# Text for analysis
········

A machine learning pipeline continuously performs the tasks that the data scientists coded on the new data. For example, you might want to compare or join two types of files together or apply certain parameters to them. To simplify these tasks, Pachyderm offers predefined pipelines that can do those things automatically.

Pachyderm offers the following types of pipelines:

Standard pipeline
Cron pipeline
Spout pipeline
Service pipeline

To create a pipeline, you need to write a pipeline specification. A pipeline specification is a file in the YAML Ain't Markup Language (YAML) or JavaScript Object Notation (JSON) format that describes what the pipeline needs to do. We will talk about pipeline specifications in more detail in the next chapter.

Standard pipelines

A standard pipeline, or simply a pipeline, is the most straightforward way to schedule work in a Pachyderm cluster. This type of pipeline is triggered when new data lands in the Pachyderm input repository. The pipeline spawns or resumes a Kubernetes Pod to run your code against the newly landed data and outputs the result to the output repository. The output repository is created automatically and has the same name as the pipeline.

The simplest standard pipeline must have the following components:

name: A descriptive name for your pipeline. It is good practice to give your pipeline a name that reflects the task it accomplishes. For example, if your code analyzes the sentiment of users' feeds on social media, you might want to call it sentiment-analysis or something similar.
transform: The transformation section of a pipeline contains the information about the Docker image that the pipeline needs to pull and use and the code that it needs to run in the pipeline container. For example, if you are doing sentiment analysis, you probably will use Natural Language Processing (NLP) tools such as Natural Language Toolkit (NLTK) or Stanford CoreNLP. Therefore, you can use either an already available Docker image for those tools or build your own custom one.
input: An input repository from which the pipeline grabs data for processing. You will need to upload the data to an input repository either through the CLI, UI, or API.

The following text is an example of a pipeline specification that performs sentiment analysis. The pipeline is called sentiment-analyzer, uses the Docker image called ntlk-image, downloads data from the input repository called feed, and then runs the code stored in the file called transform_code.py:

# sentiment-analyzer.yml

---

pipeline:

transform:

image: nltk-image

cmd:

- python3

- "/transform_code.py"

input:

pfs:

repo: feed

glob: "/"

The glob parameter defines how to break down data into processable chunks that can be spread across multiple Pachyderm workers for better performance. We will discuss this parameter in more detail in the next section.

Important note

You can either put your transformation code in a file like in the example above or specify it directly in the cmd field. See Chapter 3, Pachyderm Pipeline Specification, for more information.

Cron pipelines

A Cron pipeline, or cron, is a pipeline that runs a specific task periodically. If you are familiar with the UNIX software utility cron, the Cron pipeline uses a similar logic—it runs periodically according to the specified schedule and performs the same task every time. Unlike the standard pipeline that runs every time new data arrives in the input repository, the Cron pipeline runs according to a schedule. You might want to use this pipeline to periodically scrape a website or a table.

A Cron pipeline specification would look very similar to the standard pipeline apart from the input section. You need to specify the time interval in the input section for your pipeline.

········

# Work instructions
1. In the passage on Pachyderm pipelines, what name does the automatically created output repository of a standard pipeline receive?
2. Write the next part of the passage on Pachyderm pipelines, beginning after its final sentence.
The records that follow have no connection to the passage on Pachyderm pipelines.

(Keypoint text descriptions)
········

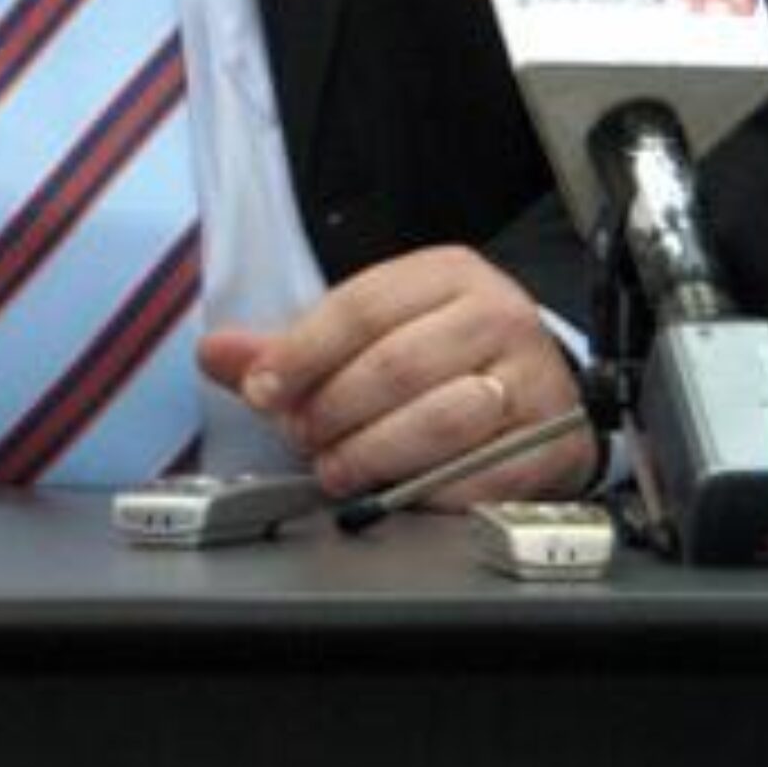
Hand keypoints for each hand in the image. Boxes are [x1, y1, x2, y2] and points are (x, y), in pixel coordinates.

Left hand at [198, 247, 596, 506]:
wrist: (544, 394)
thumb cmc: (447, 358)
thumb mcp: (375, 332)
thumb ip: (294, 347)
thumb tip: (215, 355)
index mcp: (448, 273)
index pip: (360, 306)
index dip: (300, 353)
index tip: (260, 391)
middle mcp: (498, 315)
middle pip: (396, 364)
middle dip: (334, 409)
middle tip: (301, 438)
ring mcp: (532, 379)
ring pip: (439, 421)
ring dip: (373, 454)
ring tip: (337, 469)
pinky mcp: (552, 442)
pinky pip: (480, 475)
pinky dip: (426, 491)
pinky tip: (395, 493)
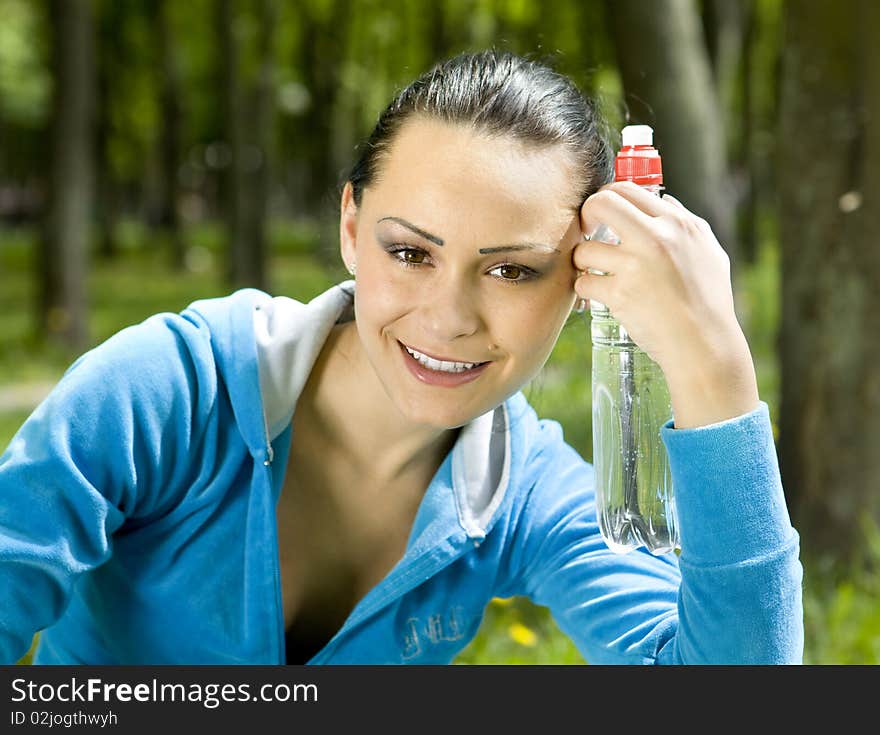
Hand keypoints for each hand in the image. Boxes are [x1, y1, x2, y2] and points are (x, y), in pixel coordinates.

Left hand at [573, 181, 758, 427]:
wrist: (703, 342)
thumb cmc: (709, 300)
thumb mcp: (709, 251)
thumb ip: (685, 222)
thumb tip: (664, 200)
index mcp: (676, 224)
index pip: (628, 189)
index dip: (607, 198)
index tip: (601, 214)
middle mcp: (655, 238)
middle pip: (601, 203)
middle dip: (586, 215)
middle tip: (586, 232)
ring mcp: (635, 266)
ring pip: (584, 249)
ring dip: (583, 261)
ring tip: (595, 272)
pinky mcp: (619, 294)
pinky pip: (584, 283)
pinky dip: (586, 289)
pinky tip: (598, 295)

········

# Solved tasks
1. It receives the same name as the pipeline.

2.
The following text is an example of a Cron pipeline in YAML format that scrapes a website called my-website once a day at midnight:

# scrape-my-website.yml

---

pipeline:

transform:

image: web-scraper

cmd:

- python3

- "/scraper.py"

input:

cron:

repo: mywebsite

spec: "@daily"

All the information about the website URL will go into your scraper.py file.

Spout pipelines

A spout pipeline, or spout, as the name suggests, is designed to stream data from an outside source, such as a publish/subscribe messaging system. In your infrastructure, you might have multiple message queue systems. With a Pachyderm spout, you can consolidate inputs from all of these systems and inject them into a Pachyderm spout pipeline. The spout code is not triggered by any event; instead, it runs continuously, listening for new messages.

Unlike in a standard or a Cron pipeline, spouts do not have an input repository, but instead, they listen on a specified address. The port and host can be specified either as an env variable in the pipeline specification or inside of the container.

Often, a spout is used together with a Pachyderm Service pipeline to expose the results of the pipeline because the data in the spout's output repository cannot be accessed with standard Pachyderm commands.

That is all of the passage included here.